Do you know of any other stakeholders that have provided any kind of support for the female informal sector during this pandemic? If yes, who are they and how did they help them?
“I know of Qatar foundation, and of course, Miss Awadia Koko is quick to report all issues relevant to informal workers to higher authorities, like she did with the sovereign council. We received help from Haggar foundation when the coronavirus initially broke, and I’m also aware that Tetal soap company worked on awareness and the provision of washing soap for informal female workers.”
Currently, how do you think civil society or the government can help ease the situation for informal workers in Sudan amid the current events?
“There’s only two things, we’re a very huge social segment, and we’re in major need for food supplies. Merely getting the food supplies can relieve a lot of difficulties we face.”
What message would you like to send to society, and is there anything else you would like to add.
“I would firstly like to say that the women’s cooperatives union was going to be dissolved under the new government’s measures to dissolve such bodies. However, a letter was sent from the council of ministers requesting that the union gets excluded from this activity, as we constitute a very large segment from the society. They were also planning to establish a new governing committee, but Ostaza Awadia remained in position, due to us being a non-politically affiliated body. One of the basic principles the body stands for, is that it remains a politically neutral body, that doesn’t discriminate according to any kind of criteria, whether it be religion, race or political affiliation.
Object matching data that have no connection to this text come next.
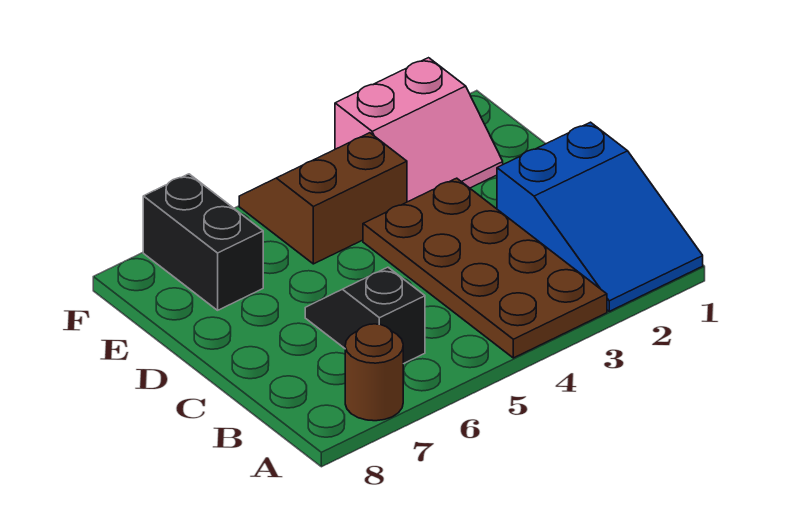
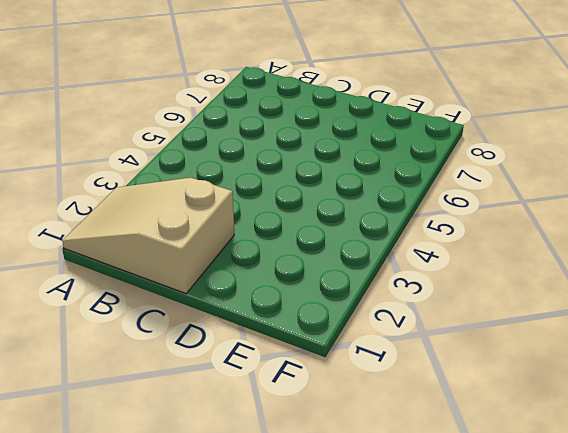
tan 2x3 slope [62,178,234,294] -> blue 2x3 slope [497,122,703,311]
none -> brown 2x4 plate [363,178,607,358]
none -> brown 1x1 round brick [345,324,403,421]

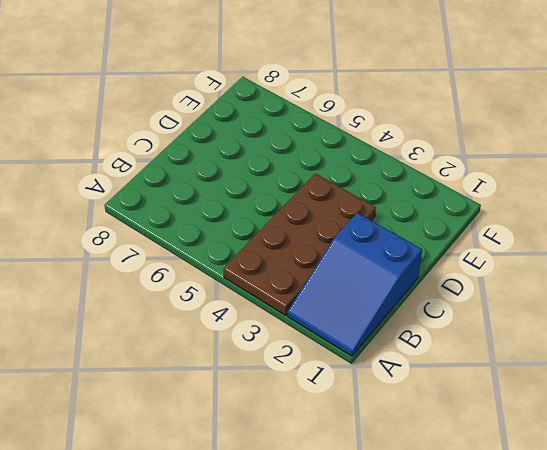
none -> brown 1x1 round brick [345,324,403,421]
none -> black 1x2 slope [305,267,425,364]

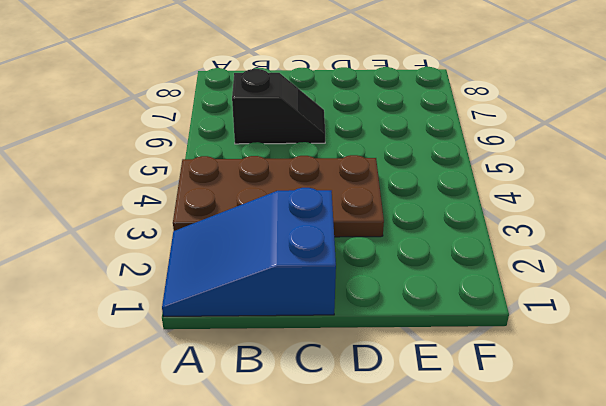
none -> brown 1x1 round brick [345,324,403,421]
none -> pink 2x2 slope [335,58,503,202]

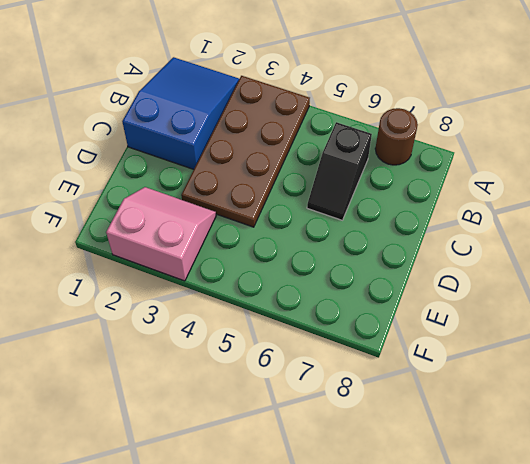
none -> brown 2x2 slope [239,133,407,264]
none -> black 1x2 brick [143,174,263,310]

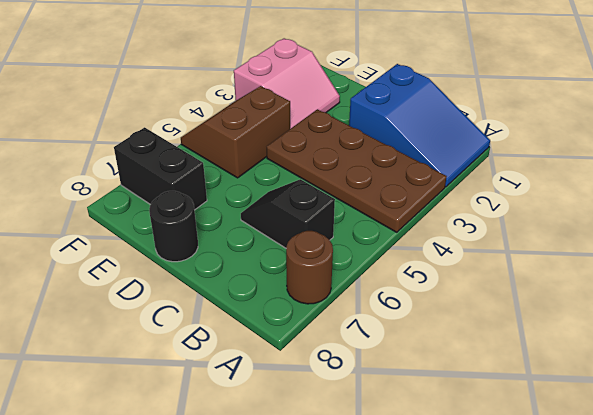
black 1x1 round brick [149,191,198,262] -> none

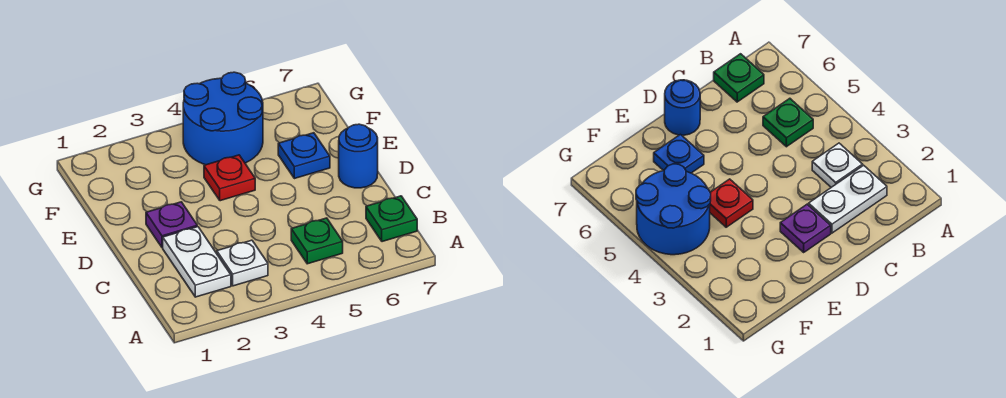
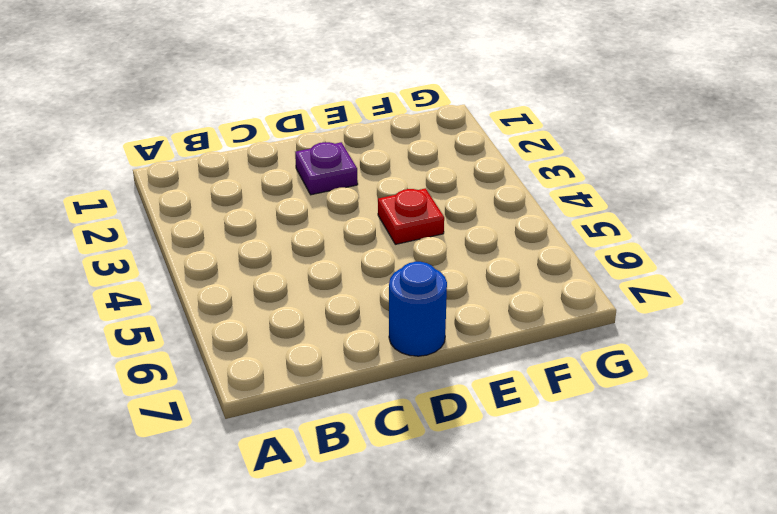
none -> white 1x2 plate [163,227,231,297]
none -> white 1x1 plate [217,240,268,286]

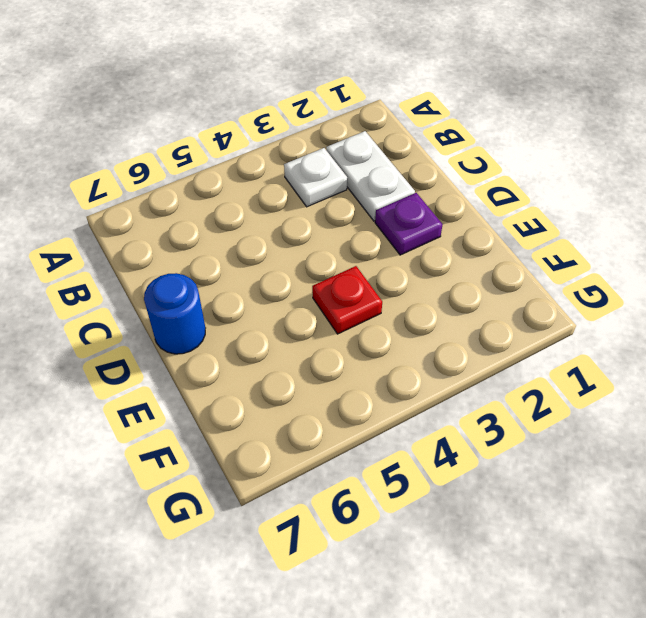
none -> green 1x1 plate [291,218,343,264]
none -> green 1x1 plate [366,196,417,242]

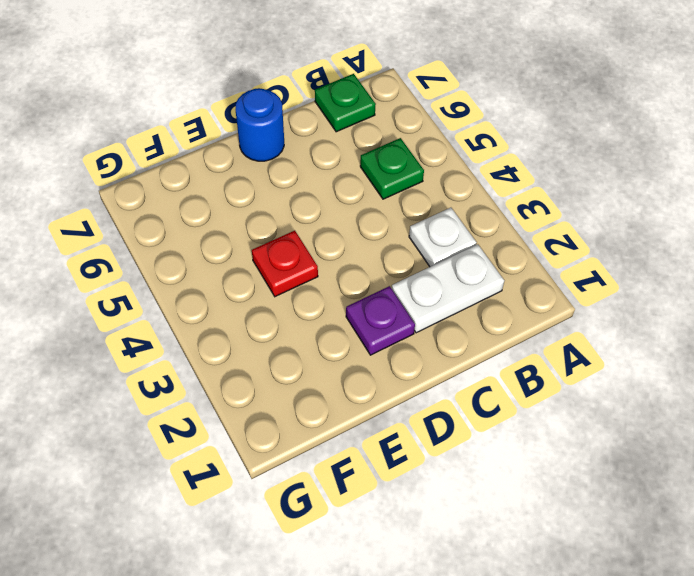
none -> blue 1x1 plate [278,133,330,179]
none -> blue 2x2 round brick [183,72,263,165]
As a member of the union you are free to exercise your own political activities, but in an independent manner.
I would also like to direct a message to any tea or food seller or any unorganized business owner, that you need to take into consideration your safety and your family’s safety. Stay aware that if you leave the house amid this pandemic, how many people you’re losing behind, you’re losing yourself, your children, your community and everyone in your environment. You’re viable to inflict harm in anywhere you go. Remember God, The Almighty is capable of making our lives easier, God says in Quran
“(51:56) And I did not create the jinn and mankind except to worship Me”.Quran
If we stay home and pray, our sustenance will find it’s way to us, 3 weeks isn’t a lot, we were patient for more than 30 years, were patient during the sit-in in front of the military HQ, all we have to do now is to stay home and patient.”